As of May 16, 2022, the U.S. Border Patrol has suffered 152* fallen.
- 3 Mounted Watchmen fell before 1924 and are carried as Border Patrol fallen
- 48 Border Patrol Inspectors fell between 1924 and 1970
- 100 Border Patrol Agents have fallen since 1970
- 1 Enforcement Analysis Specialist
The facts regarding each officer are presented without major editing of the "language of the day" found in the reports detailing the circumstances of each event. This is done to provide the reader an association with historical timeframes.
Employees who died in the line of duty due to being exposed to deadly illnesses will not have the cause of death listed.
*With the exception of two of the fallen immediately below, all names are listed (or in the process of being included) on the official Honor Roll of U.S. Border Patrol Fallen and inscribed on the National Law Enforcement Officers Memorial. The U.S. Border Patrol should fix these discrepancies. HonorFirst.com honors both of the fallen.
- Joe R. White - He is recognized as officially fallen by the U.S. Border Patrol but his name is not inscribed on the National Law Enforcement Officer Memorial.

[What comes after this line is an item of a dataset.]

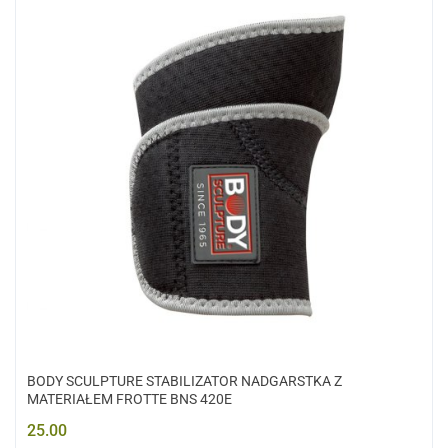
BODY SCULPTURE STABILIZATOR NADGARSTKA Z
MATERIAŁEM FROTTE BNS 420E
25.00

- John Charles Gigax - He is not recognized as officially fallen by Customs and Border Protection or the U.S. Border Patrol. The Border Patrol Foundation and the Border Patrol Museum also fail to recognize him. He is remembered by all except organizations containing "Border Patrol" in their title. He is remembered by the:
Thomas K. Byrd
Date of Birth: September 12, 1954
Entered on Duty: August 19, 1983
Title: Border Patrol Agent (Trainee)
End of Watch: November 21, 1983
Border Patrol Agent (Trainee) Thomas K. Byrd was struck by an eastbound vehicle at about 5:00 p.m. on the afternoon of November 21, 1983, when the motorcycle on which he was a passenger, lost control. The owner and driver of the motorcycle, Border Patrol Agent (Trainee) James Hearne, was unable to see a vehicle making a left-hand turn as he and Agent Byrd left the Federal Law Enforcement Training Center to drop off a payment for class T-shirts that had been promised to the vendor by close of business on that date. Apparently, when Agents Hearne and Byrd left the training center, the sun was positioned in front of them in such a manner as to make visibility very difficult. When Agent Hearne realized that a vehicle in front of him was about to make a stop (or turn) it was too late to make a safe stop. Agent Hearne made a correction to the left side of the vehicle in an effort to avoid the collision, but lost control of the motorcycle in the attempt. The motorcycle fell to the ground throwing Agent Hearne into the path of the oncoming traffic. However, Agent Byrd was struck by a vehicle in the oncoming traffic and dragged for some distance. He was rushed to Brunswick Memorial Hospital by ambulance, where all efforts to save him failed. He was pronounced dead at approximately 7:00 p.m. by the attending physician. Both Agents Byrd and Hearne were attending the 151th Session of the U.S. Border Patrol Academy, Glynco, Georgia, when the accident occurred. Border Patrol Agent (Trainee) Byrd was a high academic achiever and was regarded with high esteem by the members of his class.